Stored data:
####################

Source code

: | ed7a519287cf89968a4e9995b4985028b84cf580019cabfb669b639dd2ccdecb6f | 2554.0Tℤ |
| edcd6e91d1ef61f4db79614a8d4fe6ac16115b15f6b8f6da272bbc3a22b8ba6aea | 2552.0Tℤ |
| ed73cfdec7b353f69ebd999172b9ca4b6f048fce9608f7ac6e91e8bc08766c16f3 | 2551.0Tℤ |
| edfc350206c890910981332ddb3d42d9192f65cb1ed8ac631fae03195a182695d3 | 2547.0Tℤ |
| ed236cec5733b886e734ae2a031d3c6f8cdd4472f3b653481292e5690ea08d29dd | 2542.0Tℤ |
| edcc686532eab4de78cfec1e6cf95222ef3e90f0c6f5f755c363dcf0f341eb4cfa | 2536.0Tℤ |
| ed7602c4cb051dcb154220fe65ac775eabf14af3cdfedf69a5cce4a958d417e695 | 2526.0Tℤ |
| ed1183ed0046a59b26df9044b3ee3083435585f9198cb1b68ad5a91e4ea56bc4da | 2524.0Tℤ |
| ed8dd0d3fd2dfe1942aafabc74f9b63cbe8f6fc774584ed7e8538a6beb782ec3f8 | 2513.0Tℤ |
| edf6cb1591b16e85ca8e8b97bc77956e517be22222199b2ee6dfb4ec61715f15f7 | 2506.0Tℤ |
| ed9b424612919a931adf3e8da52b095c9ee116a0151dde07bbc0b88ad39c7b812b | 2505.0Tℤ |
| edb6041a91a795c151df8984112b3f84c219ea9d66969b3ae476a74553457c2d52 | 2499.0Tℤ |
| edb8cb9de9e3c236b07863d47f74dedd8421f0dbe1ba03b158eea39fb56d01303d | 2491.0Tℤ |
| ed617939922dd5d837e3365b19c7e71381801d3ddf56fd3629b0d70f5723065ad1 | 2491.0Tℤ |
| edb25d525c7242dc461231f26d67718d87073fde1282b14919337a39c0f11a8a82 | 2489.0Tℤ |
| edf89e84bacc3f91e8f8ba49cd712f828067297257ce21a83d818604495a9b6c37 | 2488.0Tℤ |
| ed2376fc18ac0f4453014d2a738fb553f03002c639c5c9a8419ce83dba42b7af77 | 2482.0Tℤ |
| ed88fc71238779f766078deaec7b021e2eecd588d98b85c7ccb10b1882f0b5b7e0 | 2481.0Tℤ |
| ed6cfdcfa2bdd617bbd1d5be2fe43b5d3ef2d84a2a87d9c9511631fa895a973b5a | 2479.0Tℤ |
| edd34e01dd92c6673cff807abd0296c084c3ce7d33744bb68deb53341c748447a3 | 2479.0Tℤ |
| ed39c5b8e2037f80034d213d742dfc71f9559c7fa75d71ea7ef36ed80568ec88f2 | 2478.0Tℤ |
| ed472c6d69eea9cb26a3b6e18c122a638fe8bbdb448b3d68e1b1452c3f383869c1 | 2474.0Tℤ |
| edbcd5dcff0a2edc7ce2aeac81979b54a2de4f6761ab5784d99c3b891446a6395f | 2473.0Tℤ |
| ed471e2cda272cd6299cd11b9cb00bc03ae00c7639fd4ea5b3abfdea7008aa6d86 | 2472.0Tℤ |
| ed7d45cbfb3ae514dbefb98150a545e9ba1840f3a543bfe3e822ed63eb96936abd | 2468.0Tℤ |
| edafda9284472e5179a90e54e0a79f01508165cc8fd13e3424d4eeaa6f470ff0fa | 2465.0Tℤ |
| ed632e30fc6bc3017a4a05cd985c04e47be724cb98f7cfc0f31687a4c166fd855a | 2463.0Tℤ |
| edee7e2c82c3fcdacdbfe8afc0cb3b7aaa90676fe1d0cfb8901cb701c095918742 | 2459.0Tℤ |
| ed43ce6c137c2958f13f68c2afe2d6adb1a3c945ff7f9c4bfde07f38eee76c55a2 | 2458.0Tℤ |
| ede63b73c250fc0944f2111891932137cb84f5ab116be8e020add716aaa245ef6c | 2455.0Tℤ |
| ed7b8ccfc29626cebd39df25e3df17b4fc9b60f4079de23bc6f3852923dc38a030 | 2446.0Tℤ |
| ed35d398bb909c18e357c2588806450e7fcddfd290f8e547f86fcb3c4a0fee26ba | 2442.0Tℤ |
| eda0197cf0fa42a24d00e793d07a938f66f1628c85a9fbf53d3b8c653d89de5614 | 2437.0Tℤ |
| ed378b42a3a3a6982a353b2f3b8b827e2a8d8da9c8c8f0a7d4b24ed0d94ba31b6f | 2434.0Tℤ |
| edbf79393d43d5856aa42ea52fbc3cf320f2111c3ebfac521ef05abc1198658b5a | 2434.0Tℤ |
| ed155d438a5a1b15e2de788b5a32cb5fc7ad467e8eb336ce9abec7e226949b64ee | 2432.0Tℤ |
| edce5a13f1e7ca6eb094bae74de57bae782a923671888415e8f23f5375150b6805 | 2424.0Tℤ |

####################

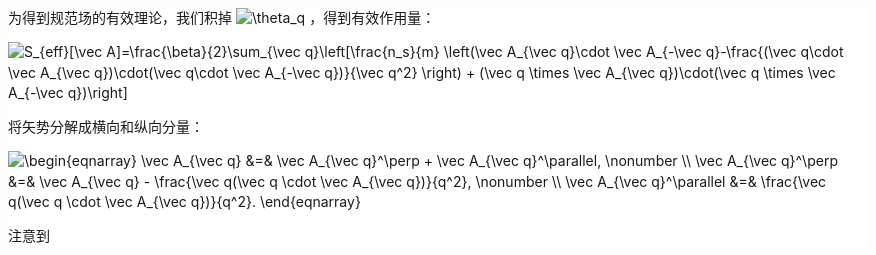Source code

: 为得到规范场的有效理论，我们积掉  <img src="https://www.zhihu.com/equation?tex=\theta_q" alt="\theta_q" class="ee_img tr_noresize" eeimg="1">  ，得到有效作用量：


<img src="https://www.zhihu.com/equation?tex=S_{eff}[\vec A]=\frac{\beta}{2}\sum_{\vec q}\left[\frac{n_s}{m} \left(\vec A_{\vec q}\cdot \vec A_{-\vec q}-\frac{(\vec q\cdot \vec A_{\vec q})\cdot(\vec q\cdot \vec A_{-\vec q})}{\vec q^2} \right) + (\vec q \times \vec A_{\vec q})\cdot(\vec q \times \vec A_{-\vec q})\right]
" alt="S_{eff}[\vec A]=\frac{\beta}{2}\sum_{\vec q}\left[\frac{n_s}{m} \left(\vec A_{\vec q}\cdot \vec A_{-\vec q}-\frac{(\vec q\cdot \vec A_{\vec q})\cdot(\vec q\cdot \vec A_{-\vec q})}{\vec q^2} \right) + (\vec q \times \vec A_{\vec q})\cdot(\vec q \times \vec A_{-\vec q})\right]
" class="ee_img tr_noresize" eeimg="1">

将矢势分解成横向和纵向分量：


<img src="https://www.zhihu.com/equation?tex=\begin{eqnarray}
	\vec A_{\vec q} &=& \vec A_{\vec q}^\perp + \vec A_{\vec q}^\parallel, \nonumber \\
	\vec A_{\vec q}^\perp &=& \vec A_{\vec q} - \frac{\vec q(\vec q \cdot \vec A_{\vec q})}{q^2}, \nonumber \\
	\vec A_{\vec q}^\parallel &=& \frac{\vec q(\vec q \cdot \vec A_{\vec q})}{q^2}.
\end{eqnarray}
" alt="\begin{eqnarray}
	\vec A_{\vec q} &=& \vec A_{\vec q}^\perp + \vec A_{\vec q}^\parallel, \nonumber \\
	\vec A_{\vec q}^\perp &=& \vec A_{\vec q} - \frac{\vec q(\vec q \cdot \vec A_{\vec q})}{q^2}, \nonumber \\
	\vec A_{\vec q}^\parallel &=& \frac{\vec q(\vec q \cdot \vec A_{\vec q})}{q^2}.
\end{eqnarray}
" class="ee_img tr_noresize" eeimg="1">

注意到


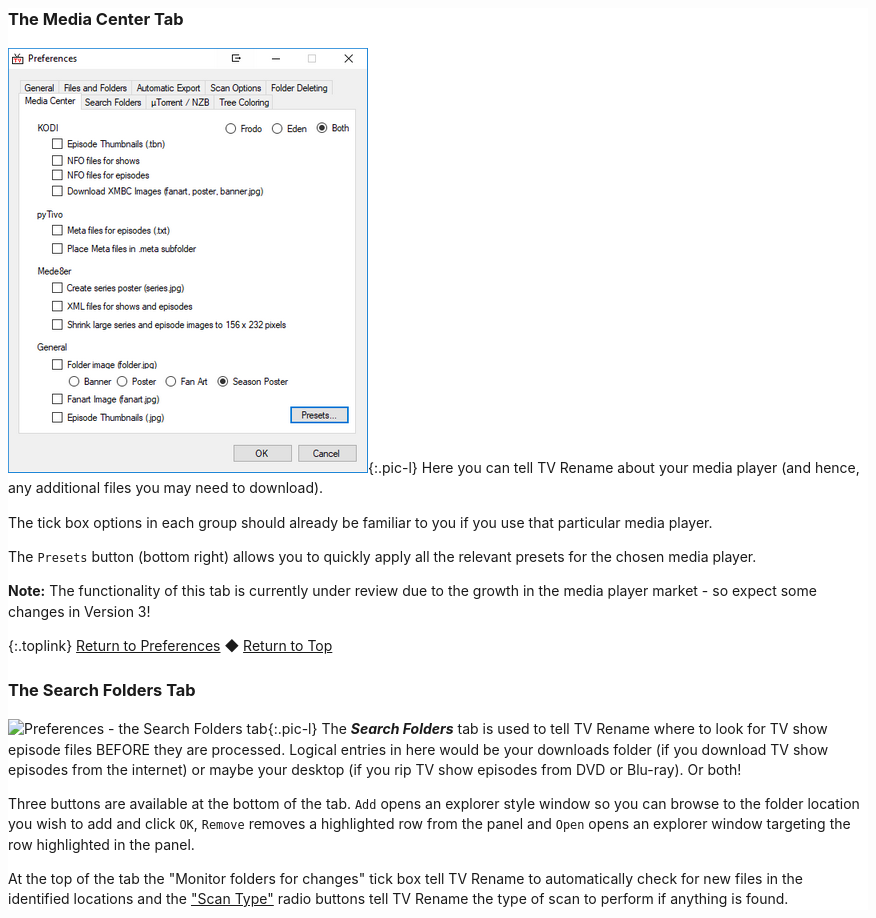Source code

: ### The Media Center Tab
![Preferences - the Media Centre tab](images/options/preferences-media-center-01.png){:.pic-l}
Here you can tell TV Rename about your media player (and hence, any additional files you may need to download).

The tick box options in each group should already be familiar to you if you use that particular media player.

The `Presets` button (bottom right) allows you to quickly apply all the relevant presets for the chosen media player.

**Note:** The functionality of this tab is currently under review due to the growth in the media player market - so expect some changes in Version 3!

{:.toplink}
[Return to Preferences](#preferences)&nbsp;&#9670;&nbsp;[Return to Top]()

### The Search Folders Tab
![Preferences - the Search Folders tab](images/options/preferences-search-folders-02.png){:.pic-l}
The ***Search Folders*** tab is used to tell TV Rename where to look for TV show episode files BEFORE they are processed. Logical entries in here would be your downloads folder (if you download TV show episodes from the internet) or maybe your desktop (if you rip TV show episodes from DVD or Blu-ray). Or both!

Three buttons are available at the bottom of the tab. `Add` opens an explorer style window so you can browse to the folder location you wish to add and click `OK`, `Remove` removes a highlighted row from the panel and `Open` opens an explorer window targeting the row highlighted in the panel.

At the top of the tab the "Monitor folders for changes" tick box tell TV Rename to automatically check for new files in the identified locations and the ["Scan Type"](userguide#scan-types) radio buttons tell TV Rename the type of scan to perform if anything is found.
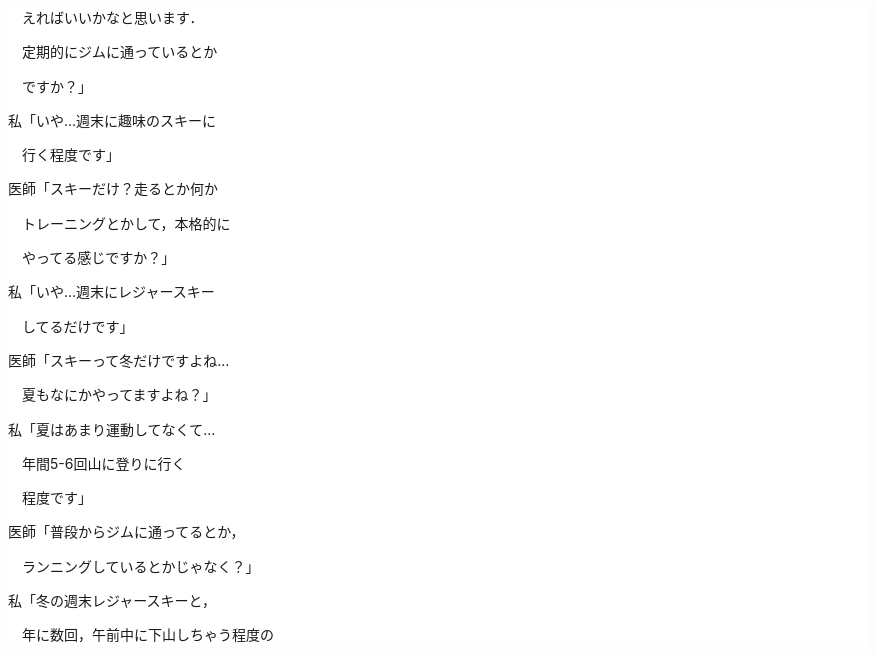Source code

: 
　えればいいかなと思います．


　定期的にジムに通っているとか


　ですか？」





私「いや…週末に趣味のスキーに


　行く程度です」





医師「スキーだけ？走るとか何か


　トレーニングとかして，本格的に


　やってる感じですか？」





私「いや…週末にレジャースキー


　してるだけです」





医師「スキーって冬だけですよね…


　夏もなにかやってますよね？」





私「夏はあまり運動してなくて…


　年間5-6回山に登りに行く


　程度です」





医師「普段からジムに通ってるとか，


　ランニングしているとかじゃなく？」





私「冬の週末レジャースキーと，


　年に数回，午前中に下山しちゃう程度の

####################

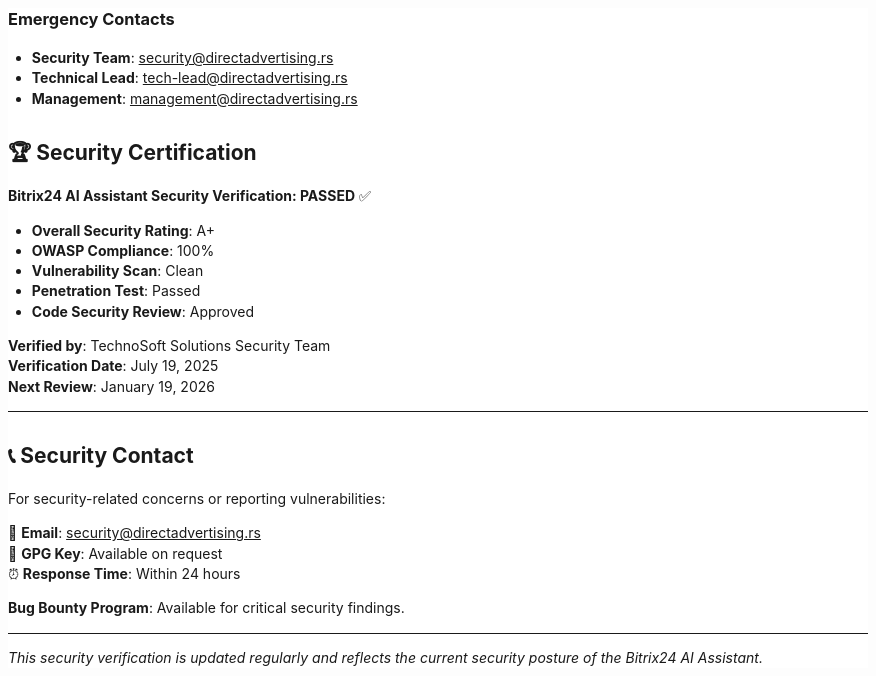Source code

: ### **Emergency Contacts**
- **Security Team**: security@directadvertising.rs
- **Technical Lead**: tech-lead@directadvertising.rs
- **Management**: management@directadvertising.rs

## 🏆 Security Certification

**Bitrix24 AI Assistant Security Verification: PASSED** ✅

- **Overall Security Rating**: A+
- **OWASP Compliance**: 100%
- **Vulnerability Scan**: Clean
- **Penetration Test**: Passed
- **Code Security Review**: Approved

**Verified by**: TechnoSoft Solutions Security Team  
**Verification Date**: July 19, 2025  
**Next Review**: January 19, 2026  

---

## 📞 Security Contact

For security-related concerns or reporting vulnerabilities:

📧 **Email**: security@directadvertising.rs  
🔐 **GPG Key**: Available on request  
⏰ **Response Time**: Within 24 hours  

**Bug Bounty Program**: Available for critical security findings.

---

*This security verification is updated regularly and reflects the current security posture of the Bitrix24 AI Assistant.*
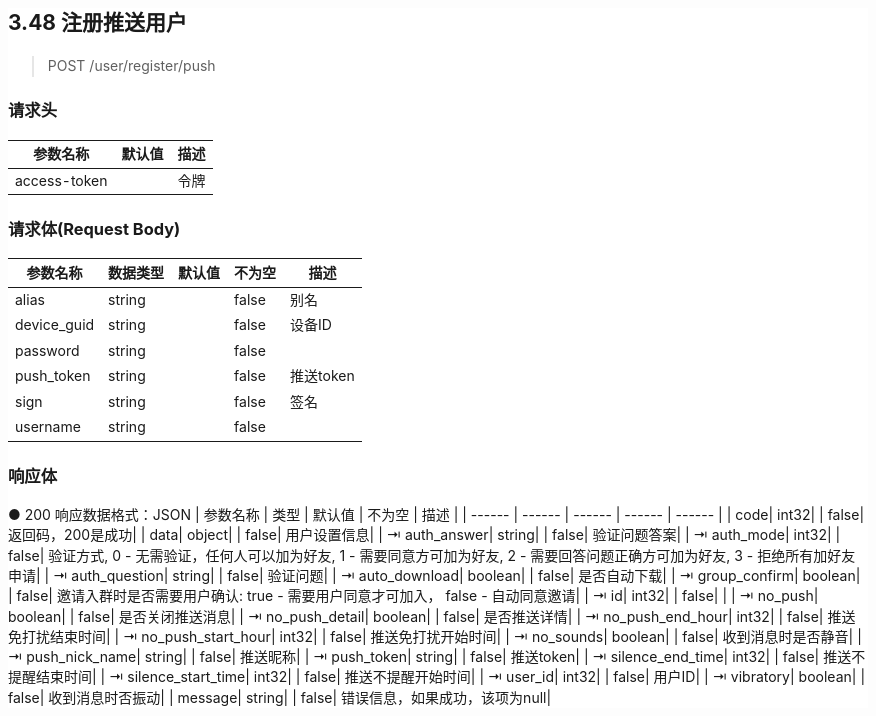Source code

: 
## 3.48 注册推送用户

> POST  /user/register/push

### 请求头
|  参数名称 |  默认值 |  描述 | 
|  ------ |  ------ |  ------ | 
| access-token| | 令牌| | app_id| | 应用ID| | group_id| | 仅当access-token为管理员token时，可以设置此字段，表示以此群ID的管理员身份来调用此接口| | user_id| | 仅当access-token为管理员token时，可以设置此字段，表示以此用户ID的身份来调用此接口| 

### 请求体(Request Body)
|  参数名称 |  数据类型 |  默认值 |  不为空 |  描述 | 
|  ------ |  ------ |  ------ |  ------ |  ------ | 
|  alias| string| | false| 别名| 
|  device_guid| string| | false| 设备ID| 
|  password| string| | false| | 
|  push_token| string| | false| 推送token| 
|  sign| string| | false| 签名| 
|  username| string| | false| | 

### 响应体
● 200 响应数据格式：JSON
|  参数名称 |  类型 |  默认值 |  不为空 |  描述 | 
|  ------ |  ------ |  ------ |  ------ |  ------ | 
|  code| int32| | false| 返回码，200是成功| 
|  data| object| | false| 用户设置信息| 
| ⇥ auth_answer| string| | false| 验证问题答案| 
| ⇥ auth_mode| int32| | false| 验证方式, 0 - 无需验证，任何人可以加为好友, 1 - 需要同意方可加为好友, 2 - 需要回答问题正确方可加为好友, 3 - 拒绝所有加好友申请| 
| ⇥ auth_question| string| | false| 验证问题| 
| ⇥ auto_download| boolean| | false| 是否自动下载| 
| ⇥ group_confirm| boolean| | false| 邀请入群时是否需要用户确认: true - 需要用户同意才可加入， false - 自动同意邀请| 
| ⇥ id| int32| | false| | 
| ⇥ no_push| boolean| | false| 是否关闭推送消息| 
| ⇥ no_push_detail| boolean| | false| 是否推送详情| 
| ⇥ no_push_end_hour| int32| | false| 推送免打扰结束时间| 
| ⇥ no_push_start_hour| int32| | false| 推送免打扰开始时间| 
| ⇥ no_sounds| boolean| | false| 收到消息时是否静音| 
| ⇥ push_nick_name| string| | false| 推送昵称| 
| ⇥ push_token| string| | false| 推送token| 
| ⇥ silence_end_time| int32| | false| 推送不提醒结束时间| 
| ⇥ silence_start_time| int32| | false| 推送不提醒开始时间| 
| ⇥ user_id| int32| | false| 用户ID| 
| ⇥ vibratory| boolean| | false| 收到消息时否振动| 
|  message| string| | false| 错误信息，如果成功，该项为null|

####################

Which lines of the records contain the word "boolean"? Copy each of them.

Task solution:
| ⇥ auto_download| boolean| | false| 是否自动下载| 
| ⇥ group_confirm| boolean| | false| 邀请入群时是否需要用户确认: true - 需要用户同意才可加入， false - 自动同意邀请| 
| ⇥ no_push| boolean| | false| 是否关闭推送消息| 
| ⇥ no_push_detail| boolean| | false| 是否推送详情| 
| ⇥ no_sounds| boolean| | false| 收到消息时是否静音| 
| ⇥ vibratory| boolean| | false| 收到消息时否振动| 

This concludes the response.